I have, over the years, worked a number of northern England and Scotland stations by beaming eastish from here in Suffolk. This mainly on 23cm, back when there was more activity. Skew paths on 10GHz are quite common and again it may be
reflection or refraction. The Galloper and Great Gabbard wind farms are the biggest contributors here.
I might add that the Belgian radar on 23cm was really strong the last few days. The noise blanker really was unable to take it out on any setting. Not just every eight seconds of rotation, but continuous, as it rotated and reflected from
every object it illuminated!
------ Original Message ------
From: "Marcus Walden" <marcus.g0ijz@...>
To: UKMicrowaves@groups.io
Sent: Tuesday, 22 Sep, 20 At 14:57
Subject: Re: [UKMicrowaves] Tropo
I don't think there will be any tropospheric propagation via 'vertical incidence'. However, we are interested in the vertical refractive index profile because that provides an indication of whether or not ducting is likely.
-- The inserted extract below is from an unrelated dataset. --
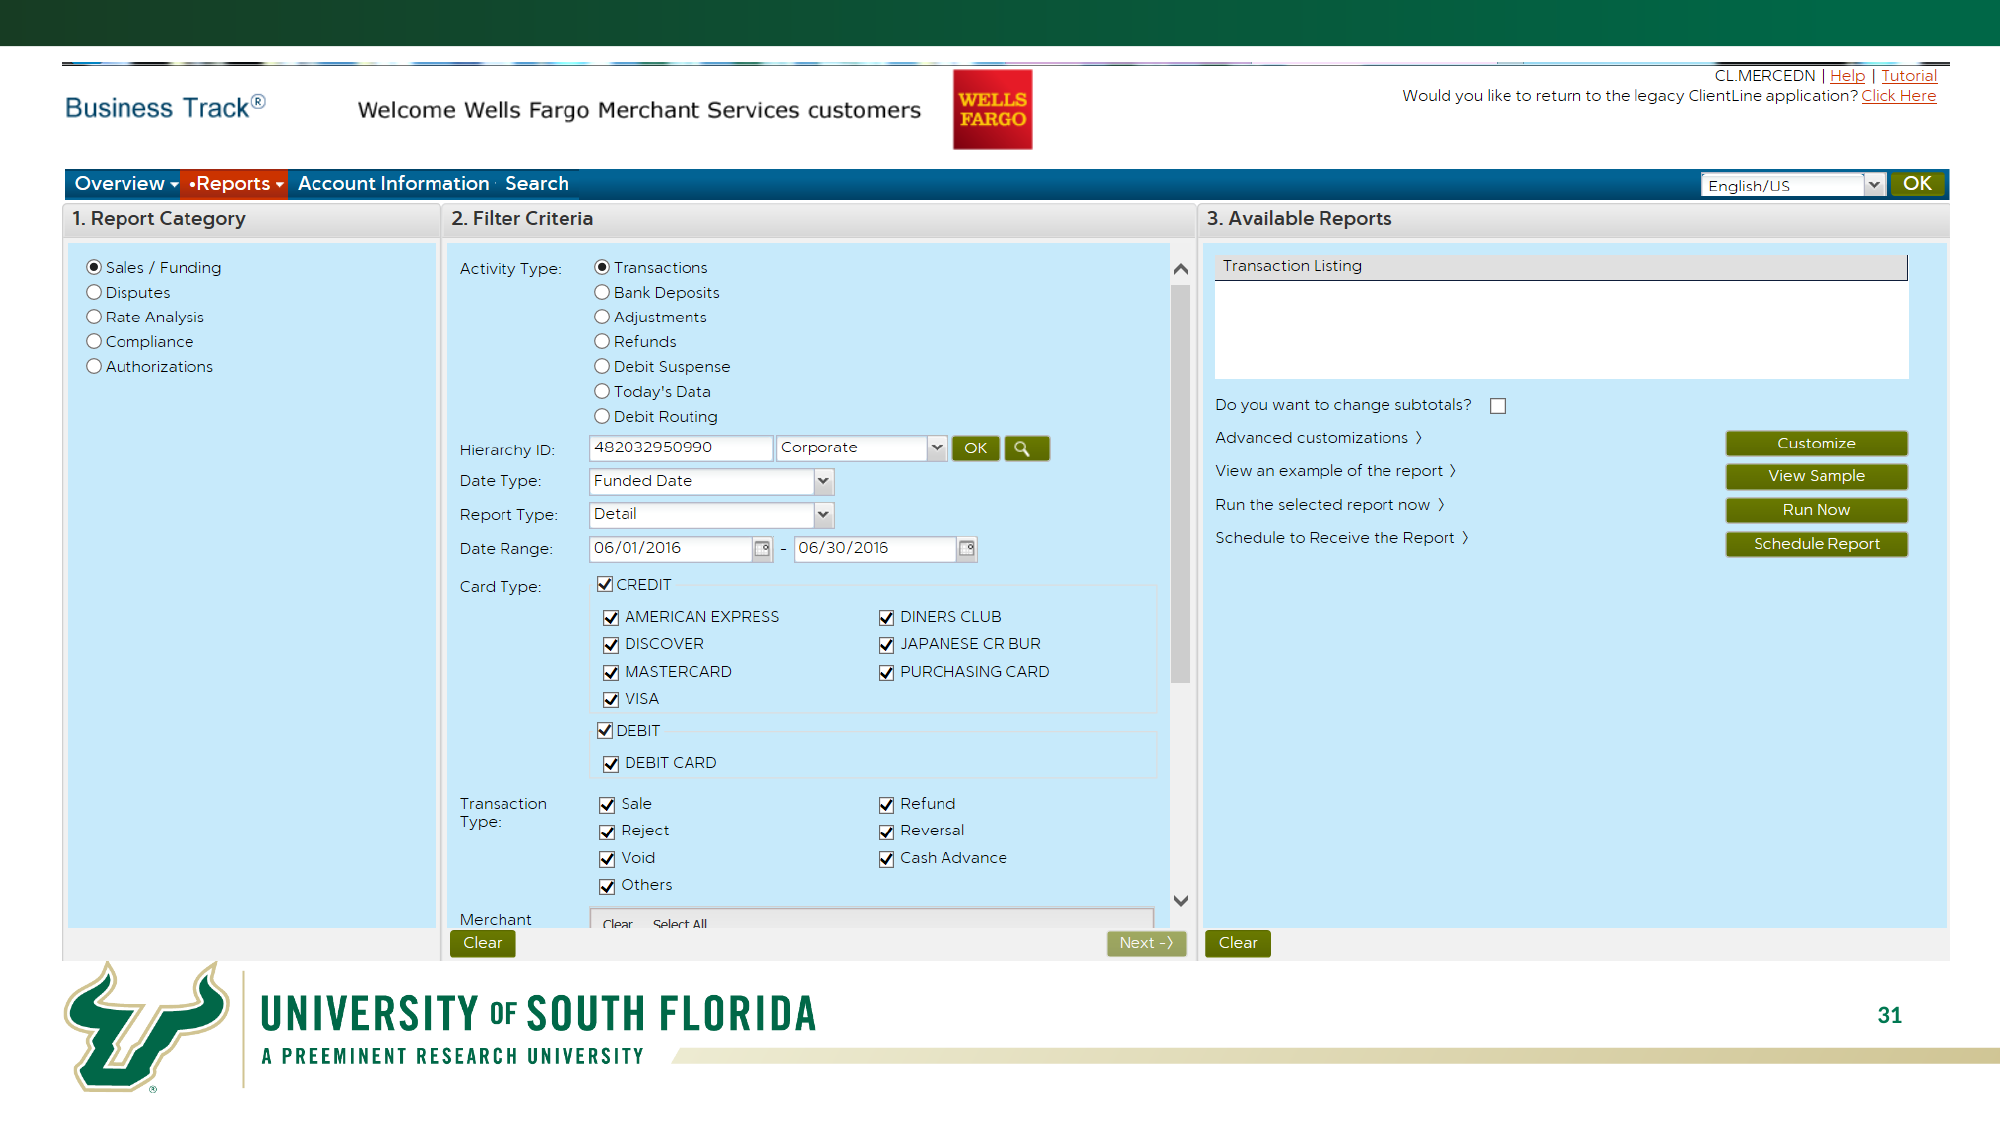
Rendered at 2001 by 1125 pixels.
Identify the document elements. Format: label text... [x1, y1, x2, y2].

Is there a mix-up
in terminology in an earlier posting?
Looking at radiosonde data for Schleswig (Northern Germany for Sunday 20 September at 1200 UTC and Monday 21 September at 0000 UTC, there is evidence of a very strong elevated duct - sufficiently strong to support VHF and UHF. Was there tropo activity on 2
m and 70 cm this weekend? I don't know because I'm HF QRP and currently without an antenna.
The elevated duct and inland stations might be an indication that the off-great-circle paths are not caused by reflections from ships. Hills/mountains?
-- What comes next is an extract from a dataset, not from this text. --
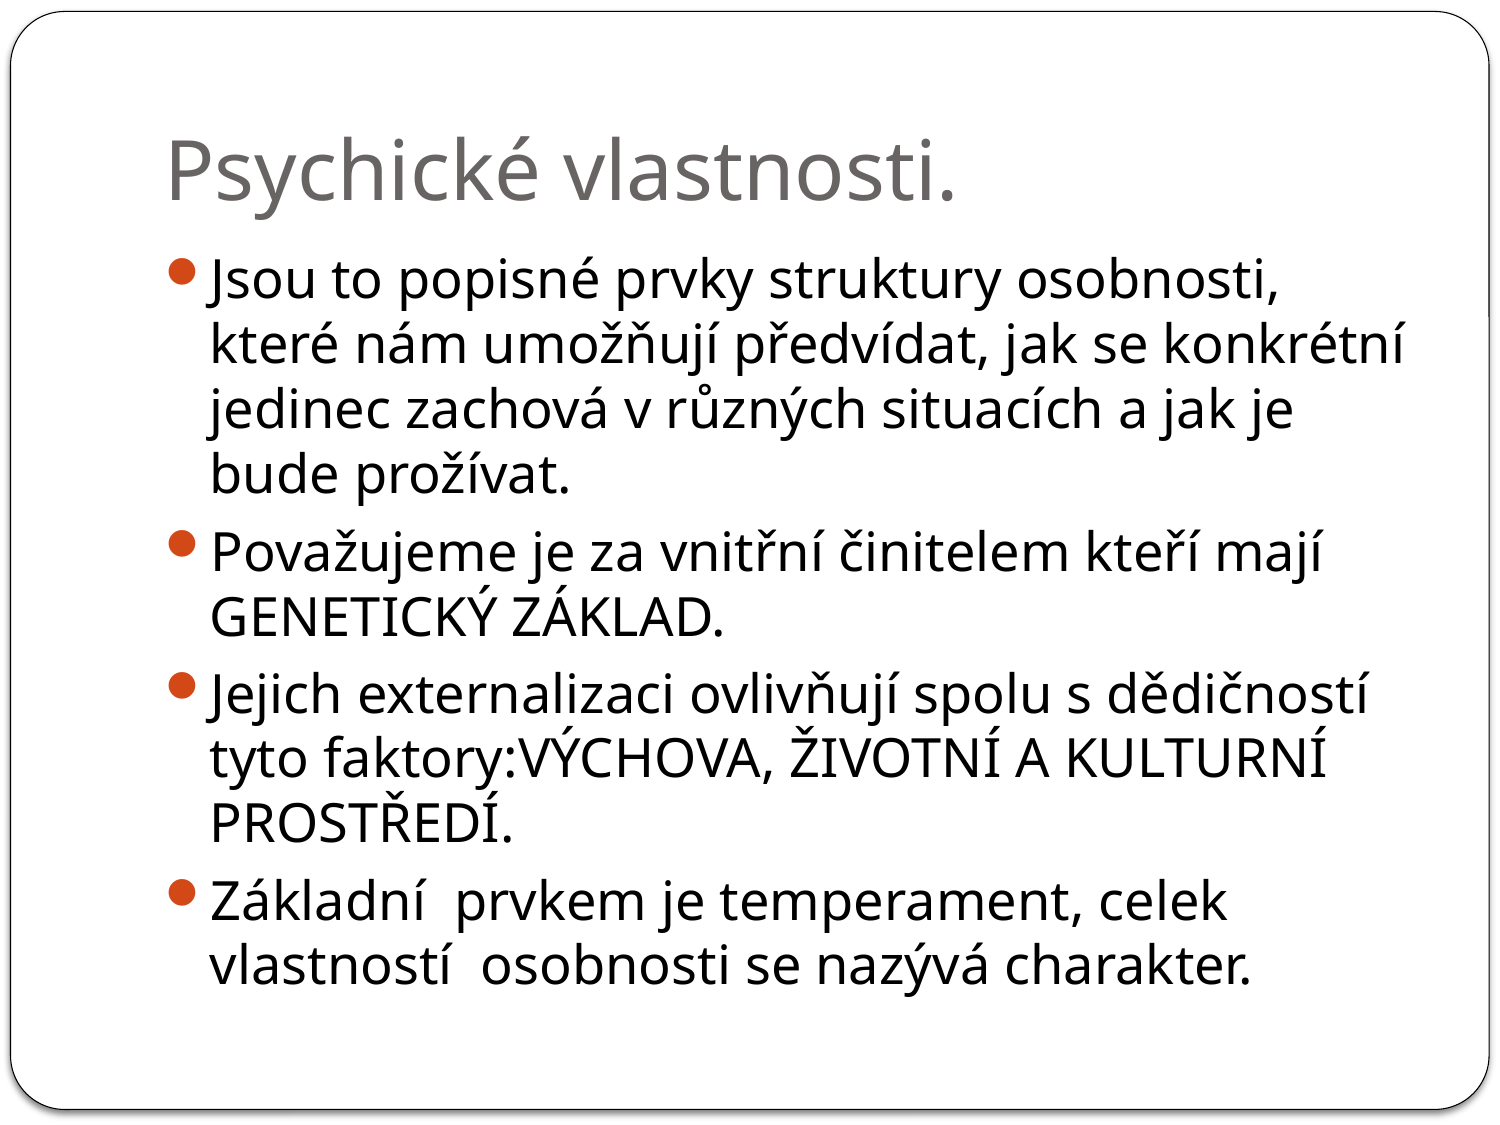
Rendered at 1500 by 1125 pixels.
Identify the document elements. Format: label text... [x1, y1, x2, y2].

list Jsou to popisné prvky struktury osobnosti, které nám umožňují předvídat, jak se konkrétní jedinec zachová v různých situacích a jak je bude prožívat. Považujeme je za vnitřní činitelem kteří mají GENETICKÝ ZÁKLAD. Jejich externalizaci ovlivňují spolu s dědičností tyto faktory:VÝCHOVA, ŽIVOTNÍ A KULTURNÍ PROSTŘEDÍ. Základní prvkem je temperament, celek vlastností osobnosti se nazývá charakter. [150, 237, 1425, 988]
title Psychické vlastnosti. [150, 45, 1425, 233]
With HF propagation, there can be horizontal gradients in the electron density in the ionosphere, which results in bearings that are not great-circle. Could a similar effect be happening within the troposphere? In other words, there is refraction in the horizontal
plane (or at least not vertical), as well as in the vertical plane.
Perhaps anomalous bearings could be collected from multiple stations to see if there is a common characteristic or focal point on a map? What about weather conditions in this region, if one is identified?